The boss of Australian airline Qantas believes “governments are going to insist” on vaccines for international travellers.
Covid-19 vaccines are seen as crucial to reviving an industry that saw worldwide passenger numbers fall 75.6% last year.
Chief executive Alan Joyce said many governments are talking about vaccination as “a condition of entry”.
Even if they are not, he thinks the airline should enforce its own policy.
That would justify changing the terms and conditions on which tickets are booked, he told the BBC.
Passengers would be willing to accept the change, he claimed.
“The vast majority of our customers think this is a great idea – 90% of people that we’ve surveyed think it should be a requirement for people to be vaccinated to travel internationally,” Joyce said.
Even with vaccines, hee cautioned that “once we open up our international borders, we’re going to have the virus circulating”.
“And that’s going to be a big change for a lot of Australia, to find that acceptable,” he said. “We need people to understand they can’t have zero risk with this virus. We manage risk in so many different other ways for other parts of life.”
Qantas last month pushed back the date at which it expects its international flights to resume from July to the end of October – the point when the Australian government hopes to have vaccinated all adults and the date for which the airline is now selling international tickets.
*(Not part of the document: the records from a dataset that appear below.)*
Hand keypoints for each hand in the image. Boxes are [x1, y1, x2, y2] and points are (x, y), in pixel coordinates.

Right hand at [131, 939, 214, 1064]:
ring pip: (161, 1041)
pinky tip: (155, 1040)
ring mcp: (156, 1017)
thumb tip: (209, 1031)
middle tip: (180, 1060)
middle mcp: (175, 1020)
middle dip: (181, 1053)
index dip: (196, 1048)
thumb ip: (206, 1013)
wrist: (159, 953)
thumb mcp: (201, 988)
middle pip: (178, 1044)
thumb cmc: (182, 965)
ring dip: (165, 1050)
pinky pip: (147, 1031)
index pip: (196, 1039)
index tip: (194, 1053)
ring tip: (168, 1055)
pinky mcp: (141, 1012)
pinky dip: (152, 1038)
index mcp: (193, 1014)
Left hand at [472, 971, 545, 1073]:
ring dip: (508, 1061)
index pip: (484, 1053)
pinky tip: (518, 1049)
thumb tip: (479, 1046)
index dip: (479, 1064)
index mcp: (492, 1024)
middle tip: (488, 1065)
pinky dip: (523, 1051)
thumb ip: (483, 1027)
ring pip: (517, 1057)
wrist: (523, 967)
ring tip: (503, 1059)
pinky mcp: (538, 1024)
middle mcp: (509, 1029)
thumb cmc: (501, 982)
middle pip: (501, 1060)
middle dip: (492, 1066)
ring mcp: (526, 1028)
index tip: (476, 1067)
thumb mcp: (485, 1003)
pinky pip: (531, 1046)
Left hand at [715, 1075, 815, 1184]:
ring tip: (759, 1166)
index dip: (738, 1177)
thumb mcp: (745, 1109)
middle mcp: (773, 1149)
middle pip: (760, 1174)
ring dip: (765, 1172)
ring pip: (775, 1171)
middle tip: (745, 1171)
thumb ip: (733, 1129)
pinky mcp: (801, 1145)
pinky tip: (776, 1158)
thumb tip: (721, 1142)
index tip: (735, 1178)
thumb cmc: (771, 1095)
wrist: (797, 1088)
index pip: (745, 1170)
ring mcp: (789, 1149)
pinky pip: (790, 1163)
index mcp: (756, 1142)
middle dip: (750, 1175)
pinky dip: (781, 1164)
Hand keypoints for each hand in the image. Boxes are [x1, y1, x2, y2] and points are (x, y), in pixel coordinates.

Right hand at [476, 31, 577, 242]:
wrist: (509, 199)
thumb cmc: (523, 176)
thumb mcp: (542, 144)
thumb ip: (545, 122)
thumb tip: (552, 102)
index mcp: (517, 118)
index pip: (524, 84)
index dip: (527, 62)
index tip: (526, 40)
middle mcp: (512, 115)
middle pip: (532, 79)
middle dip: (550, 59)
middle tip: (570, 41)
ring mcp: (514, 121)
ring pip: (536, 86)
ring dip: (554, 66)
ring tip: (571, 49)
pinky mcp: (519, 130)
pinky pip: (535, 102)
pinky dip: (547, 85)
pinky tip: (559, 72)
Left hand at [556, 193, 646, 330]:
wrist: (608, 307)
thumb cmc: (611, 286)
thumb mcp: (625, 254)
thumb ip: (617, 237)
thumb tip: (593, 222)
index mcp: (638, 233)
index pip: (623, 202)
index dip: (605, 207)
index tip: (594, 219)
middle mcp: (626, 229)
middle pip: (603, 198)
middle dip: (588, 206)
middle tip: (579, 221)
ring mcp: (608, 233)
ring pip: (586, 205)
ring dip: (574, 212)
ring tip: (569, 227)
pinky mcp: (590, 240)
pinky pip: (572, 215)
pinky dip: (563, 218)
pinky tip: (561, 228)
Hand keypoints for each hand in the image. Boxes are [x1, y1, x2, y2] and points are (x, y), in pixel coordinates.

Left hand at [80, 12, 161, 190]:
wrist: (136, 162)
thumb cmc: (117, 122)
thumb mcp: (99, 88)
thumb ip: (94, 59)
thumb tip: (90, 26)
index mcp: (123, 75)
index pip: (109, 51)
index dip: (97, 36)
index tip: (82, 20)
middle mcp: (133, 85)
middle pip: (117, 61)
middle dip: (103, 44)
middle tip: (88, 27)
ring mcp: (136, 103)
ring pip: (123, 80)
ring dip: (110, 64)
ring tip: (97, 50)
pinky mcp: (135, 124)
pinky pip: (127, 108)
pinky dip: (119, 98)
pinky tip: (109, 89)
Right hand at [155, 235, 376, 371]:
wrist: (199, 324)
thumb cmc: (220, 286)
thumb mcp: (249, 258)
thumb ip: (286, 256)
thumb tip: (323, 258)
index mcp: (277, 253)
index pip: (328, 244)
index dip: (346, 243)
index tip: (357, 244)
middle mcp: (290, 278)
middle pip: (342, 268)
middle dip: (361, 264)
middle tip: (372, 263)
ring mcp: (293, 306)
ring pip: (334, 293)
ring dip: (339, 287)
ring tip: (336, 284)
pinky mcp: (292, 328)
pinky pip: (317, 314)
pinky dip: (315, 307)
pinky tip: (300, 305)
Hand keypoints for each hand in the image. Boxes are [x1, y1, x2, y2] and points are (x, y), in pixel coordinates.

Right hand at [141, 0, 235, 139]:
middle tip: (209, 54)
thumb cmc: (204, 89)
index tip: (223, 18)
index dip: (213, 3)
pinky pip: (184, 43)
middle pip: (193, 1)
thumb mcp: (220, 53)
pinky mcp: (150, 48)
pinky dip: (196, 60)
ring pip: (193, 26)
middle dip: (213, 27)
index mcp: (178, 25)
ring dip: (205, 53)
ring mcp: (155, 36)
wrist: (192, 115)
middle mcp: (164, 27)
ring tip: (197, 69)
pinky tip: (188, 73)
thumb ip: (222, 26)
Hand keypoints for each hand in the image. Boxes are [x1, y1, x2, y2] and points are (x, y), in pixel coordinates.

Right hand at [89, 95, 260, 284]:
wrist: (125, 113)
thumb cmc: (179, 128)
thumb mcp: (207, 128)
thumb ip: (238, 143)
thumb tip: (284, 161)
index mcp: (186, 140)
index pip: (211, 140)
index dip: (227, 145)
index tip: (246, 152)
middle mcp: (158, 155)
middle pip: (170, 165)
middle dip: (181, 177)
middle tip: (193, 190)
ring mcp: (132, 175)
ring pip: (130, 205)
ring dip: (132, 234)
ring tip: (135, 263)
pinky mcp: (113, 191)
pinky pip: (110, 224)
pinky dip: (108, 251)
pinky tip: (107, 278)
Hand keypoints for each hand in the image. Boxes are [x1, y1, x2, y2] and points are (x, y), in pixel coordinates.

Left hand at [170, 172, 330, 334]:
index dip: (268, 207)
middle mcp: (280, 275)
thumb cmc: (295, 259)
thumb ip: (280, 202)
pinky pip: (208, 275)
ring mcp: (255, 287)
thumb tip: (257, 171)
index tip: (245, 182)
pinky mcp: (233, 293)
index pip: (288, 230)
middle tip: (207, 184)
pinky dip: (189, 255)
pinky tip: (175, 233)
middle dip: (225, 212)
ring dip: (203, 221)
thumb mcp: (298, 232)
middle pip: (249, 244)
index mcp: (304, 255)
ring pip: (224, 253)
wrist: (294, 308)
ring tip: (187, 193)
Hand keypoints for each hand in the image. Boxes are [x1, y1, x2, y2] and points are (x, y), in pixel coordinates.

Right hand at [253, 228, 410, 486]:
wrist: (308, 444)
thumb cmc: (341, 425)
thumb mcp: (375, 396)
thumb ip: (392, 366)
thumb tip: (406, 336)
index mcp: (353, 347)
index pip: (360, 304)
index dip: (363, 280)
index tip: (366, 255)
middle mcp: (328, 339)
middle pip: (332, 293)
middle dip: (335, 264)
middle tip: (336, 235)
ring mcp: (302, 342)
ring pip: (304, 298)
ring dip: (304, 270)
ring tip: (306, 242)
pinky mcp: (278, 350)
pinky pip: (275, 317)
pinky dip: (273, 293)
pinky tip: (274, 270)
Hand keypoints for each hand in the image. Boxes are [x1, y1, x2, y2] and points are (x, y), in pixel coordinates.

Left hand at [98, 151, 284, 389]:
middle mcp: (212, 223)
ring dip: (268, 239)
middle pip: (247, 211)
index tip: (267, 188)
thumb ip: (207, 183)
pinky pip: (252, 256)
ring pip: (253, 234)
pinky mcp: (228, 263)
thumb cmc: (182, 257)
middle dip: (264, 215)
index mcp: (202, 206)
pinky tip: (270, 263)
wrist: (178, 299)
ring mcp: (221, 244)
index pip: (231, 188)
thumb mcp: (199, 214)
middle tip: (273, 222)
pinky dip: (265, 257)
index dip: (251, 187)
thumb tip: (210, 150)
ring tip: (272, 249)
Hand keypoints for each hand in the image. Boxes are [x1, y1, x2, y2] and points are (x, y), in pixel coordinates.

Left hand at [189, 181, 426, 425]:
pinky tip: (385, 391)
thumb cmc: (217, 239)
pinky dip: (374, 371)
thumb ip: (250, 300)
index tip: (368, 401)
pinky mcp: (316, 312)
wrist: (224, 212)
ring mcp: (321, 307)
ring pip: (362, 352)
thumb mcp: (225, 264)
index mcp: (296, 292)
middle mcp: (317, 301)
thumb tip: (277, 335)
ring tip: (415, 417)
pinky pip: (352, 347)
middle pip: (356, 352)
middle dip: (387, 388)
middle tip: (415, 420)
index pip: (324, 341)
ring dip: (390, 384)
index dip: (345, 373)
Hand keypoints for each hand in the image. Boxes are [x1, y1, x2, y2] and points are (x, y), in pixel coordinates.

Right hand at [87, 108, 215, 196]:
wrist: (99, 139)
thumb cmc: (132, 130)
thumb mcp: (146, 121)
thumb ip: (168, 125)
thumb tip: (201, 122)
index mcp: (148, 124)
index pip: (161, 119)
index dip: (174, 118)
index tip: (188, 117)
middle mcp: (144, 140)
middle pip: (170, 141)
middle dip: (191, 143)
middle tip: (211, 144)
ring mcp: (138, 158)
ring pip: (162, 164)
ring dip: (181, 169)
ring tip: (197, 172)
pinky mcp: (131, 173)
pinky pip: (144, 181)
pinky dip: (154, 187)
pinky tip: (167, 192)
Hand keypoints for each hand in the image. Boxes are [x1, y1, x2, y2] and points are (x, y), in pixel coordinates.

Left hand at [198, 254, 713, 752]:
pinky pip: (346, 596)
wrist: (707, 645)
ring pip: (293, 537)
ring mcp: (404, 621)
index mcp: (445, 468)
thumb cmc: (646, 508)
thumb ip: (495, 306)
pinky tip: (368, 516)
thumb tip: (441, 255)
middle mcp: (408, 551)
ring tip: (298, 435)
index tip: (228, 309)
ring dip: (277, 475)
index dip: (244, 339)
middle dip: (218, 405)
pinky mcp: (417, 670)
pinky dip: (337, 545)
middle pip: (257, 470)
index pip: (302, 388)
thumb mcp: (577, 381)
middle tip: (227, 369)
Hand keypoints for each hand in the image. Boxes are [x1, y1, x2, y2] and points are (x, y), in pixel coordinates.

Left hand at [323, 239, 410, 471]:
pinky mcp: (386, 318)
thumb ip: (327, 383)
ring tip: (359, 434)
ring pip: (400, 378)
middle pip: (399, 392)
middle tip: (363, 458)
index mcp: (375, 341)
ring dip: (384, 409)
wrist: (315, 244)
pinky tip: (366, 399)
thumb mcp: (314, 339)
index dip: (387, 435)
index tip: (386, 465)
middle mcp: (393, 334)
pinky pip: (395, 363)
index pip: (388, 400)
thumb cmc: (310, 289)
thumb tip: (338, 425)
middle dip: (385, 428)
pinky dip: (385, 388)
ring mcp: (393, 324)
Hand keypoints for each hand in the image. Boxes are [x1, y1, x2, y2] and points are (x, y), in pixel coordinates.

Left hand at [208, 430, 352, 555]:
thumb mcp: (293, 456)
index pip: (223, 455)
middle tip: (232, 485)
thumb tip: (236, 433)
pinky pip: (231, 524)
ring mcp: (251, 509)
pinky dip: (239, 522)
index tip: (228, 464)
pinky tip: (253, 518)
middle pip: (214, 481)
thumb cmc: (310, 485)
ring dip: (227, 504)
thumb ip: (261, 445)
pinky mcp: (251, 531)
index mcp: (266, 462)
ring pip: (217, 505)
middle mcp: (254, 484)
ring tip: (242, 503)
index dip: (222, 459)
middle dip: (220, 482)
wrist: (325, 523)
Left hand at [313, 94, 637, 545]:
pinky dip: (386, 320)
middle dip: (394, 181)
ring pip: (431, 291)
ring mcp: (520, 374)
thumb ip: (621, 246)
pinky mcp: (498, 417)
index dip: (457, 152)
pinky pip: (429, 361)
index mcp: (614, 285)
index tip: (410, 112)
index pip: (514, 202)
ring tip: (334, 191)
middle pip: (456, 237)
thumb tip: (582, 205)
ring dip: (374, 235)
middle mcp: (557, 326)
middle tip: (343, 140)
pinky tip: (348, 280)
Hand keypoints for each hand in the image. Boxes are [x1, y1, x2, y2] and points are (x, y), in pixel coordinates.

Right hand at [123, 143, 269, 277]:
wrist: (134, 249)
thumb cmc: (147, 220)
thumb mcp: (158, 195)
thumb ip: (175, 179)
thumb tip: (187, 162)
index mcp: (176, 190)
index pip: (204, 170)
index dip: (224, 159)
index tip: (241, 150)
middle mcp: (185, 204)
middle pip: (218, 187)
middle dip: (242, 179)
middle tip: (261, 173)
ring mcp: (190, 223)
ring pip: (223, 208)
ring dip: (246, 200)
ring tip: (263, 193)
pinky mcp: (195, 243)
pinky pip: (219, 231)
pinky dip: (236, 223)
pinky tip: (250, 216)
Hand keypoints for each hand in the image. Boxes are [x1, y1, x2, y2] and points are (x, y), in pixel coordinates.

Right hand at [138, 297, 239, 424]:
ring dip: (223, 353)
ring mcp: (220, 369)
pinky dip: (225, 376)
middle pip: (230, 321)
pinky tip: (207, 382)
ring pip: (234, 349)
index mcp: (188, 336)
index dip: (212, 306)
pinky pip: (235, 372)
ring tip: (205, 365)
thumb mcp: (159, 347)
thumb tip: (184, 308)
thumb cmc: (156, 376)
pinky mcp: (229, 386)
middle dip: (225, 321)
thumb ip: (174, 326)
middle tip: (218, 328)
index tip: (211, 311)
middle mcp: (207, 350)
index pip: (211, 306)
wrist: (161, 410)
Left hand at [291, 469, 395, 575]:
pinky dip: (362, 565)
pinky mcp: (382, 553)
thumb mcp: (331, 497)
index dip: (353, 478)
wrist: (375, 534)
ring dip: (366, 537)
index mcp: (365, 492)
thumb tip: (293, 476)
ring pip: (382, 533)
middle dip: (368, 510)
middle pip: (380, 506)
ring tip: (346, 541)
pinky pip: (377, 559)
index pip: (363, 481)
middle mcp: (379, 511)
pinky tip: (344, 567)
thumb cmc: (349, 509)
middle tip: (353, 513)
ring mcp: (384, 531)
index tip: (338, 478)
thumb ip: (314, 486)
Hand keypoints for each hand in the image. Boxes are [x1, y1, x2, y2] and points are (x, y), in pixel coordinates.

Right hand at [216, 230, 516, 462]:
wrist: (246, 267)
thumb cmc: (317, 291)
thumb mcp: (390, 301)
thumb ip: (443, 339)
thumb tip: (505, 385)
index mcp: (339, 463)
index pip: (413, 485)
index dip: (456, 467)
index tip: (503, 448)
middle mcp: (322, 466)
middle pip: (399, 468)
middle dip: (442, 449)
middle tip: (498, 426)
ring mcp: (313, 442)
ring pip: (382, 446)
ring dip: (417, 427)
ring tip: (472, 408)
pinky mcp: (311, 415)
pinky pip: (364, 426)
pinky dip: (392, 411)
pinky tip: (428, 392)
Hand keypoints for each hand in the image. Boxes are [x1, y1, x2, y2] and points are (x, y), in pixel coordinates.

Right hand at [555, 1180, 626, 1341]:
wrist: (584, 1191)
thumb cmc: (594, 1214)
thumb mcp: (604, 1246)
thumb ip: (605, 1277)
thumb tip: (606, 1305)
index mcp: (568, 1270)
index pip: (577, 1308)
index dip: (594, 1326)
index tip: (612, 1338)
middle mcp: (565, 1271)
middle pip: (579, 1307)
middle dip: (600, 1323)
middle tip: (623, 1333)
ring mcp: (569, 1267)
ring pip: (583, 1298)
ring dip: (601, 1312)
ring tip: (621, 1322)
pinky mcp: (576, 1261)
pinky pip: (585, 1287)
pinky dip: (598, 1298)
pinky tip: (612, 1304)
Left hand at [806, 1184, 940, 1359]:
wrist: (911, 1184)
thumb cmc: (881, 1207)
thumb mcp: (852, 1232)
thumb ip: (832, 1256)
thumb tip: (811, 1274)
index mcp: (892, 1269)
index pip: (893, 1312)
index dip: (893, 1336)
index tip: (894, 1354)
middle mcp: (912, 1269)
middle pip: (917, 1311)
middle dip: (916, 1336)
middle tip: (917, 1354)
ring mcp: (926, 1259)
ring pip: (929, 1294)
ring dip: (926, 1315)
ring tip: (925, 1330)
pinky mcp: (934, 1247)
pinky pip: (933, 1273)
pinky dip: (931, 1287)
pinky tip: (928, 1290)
“The number one flight by a significant amount is Perth to London non-stop,” Joyce revealed.
The demand for the ultra-long haul flights is “a good indication” that after pandemic passengers will try to avoid connections in airports filled with other people.
That desire to travel direct means “the business case is probably going to be stronger” for Qantas’s ‘Project Sunrise’ likely to eventually involve direct flights “from Sydney and Melbourne non-stop into Europe and non-stop to the east coast of the United States”, he said.
Tests have already taken place but the overall launch has been delayed, and is now not expected until 2024.
World Health Organisation director of digital health and innovation, Bernardo Mariano, told the BBC: “We don’t approve the fact that a vaccinations passport should be a condition for travel.”
He added that a unified approach from governments would be needed to make such a change work regardless of what the private sector wanted.